──────── EXCERPTED DATA ────────
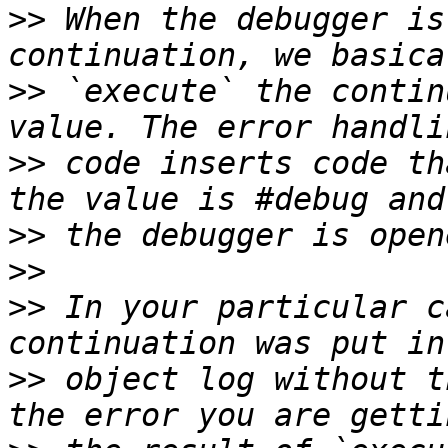
>>
 When the debugger is
>>
 `execute` the contin
>>
 code inserts code th
>>
>>
>>
 In your particular c
>>
 object log without t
────────
--- EXERCISE DIRECTIONS ---
Only an exact, picture-free copy of the entries counts as the answer.

--- THE ANSWER ---
>>
 When the debugger is
>>
 `execute` the contin
>>
 code inserts code th
>>
>>
>>
 In your particular c
>>
 object log without t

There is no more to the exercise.